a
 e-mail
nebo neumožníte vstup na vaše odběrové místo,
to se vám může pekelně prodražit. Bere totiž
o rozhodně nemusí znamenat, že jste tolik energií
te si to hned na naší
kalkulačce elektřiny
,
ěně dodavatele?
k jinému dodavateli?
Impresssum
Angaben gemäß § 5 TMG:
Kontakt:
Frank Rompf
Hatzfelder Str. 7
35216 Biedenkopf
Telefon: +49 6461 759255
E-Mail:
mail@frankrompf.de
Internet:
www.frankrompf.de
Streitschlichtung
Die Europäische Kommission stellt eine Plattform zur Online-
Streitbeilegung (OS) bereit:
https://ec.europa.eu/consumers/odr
---
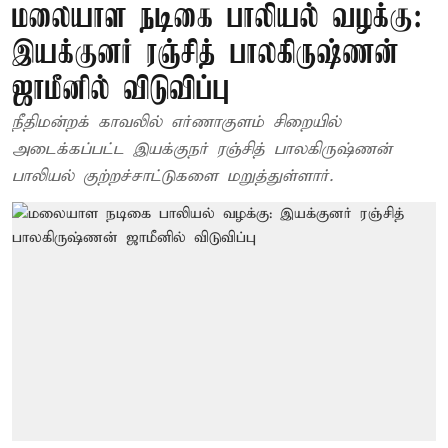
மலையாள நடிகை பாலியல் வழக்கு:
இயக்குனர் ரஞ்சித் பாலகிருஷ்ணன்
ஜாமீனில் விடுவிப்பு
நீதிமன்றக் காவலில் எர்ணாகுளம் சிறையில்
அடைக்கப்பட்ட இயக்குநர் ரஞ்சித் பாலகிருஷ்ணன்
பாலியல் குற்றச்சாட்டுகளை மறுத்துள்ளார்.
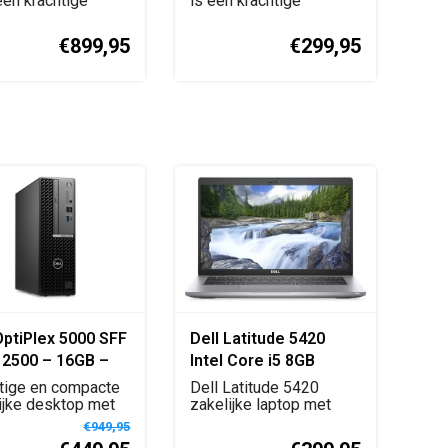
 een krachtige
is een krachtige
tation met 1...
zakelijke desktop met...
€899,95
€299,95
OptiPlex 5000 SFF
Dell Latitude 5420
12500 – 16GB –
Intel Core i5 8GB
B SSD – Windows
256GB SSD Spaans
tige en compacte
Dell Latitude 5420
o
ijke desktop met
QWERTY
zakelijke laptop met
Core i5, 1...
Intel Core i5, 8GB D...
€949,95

▸ WHAT YOU NEED TO DO
What you give back should be exactly the lines of the data above from the line with "Frank Rompf" through the line with "https://ec.europa.eu/consumers/odr", both of those included, and nothing more.

▸ ANSWER
Frank Rompf
Hatzfelder Str. 7
35216 Biedenkopf
Telefon: +49 6461 759255
E-Mail:
mail@frankrompf.de
Internet:
www.frankrompf.de
Streitschlichtung
Die Europäische Kommission stellt eine Plattform zur Online-
Streitbeilegung (OS) bereit:
https://ec.europa.eu/consumers/odr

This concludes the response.